Exercise objective: The response must be made up of the lines in the entries below that contain "teapot".

Source data:
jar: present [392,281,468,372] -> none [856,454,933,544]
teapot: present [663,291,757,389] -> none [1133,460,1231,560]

...

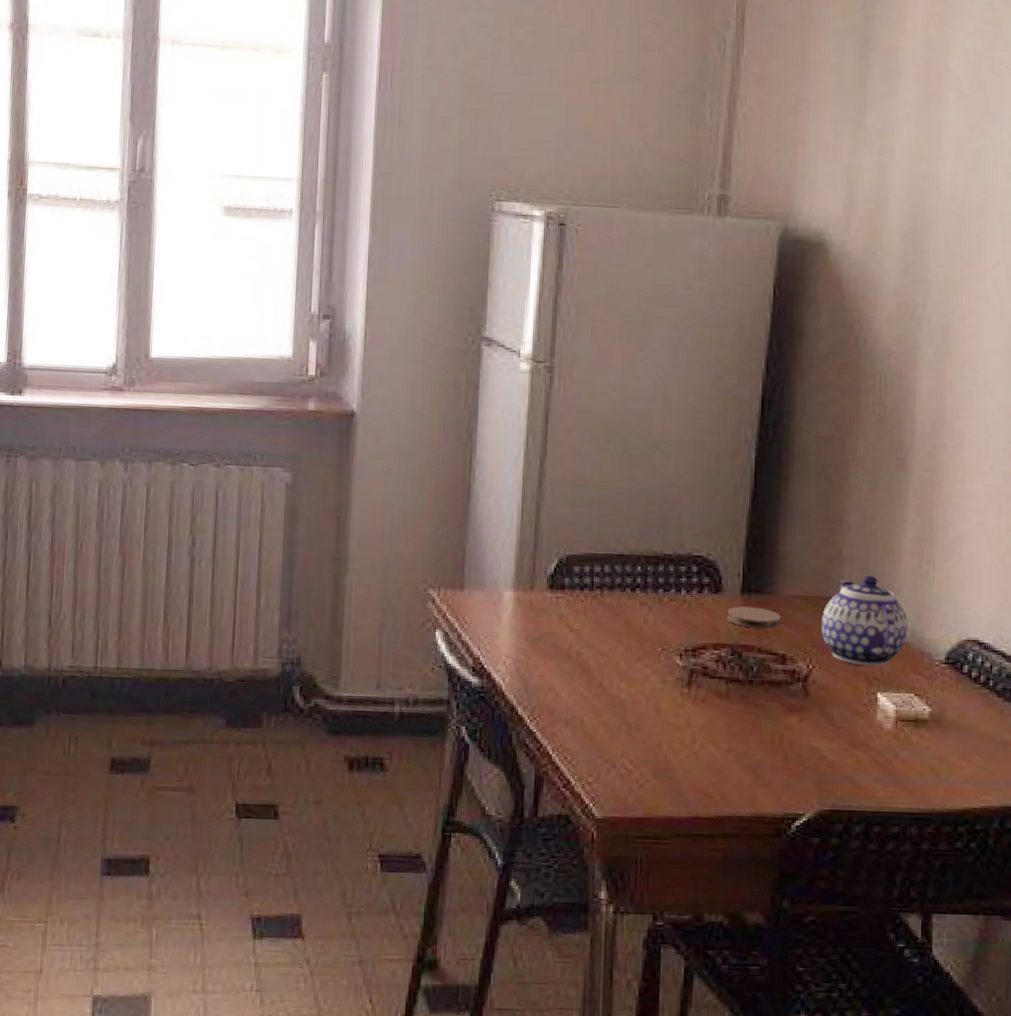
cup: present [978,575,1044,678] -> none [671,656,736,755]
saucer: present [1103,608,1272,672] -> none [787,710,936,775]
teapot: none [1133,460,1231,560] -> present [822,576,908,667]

Solution below:
teapot: present [663,291,757,389] -> none [1133,460,1231,560]
teapot: none [1133,460,1231,560] -> present [822,576,908,667]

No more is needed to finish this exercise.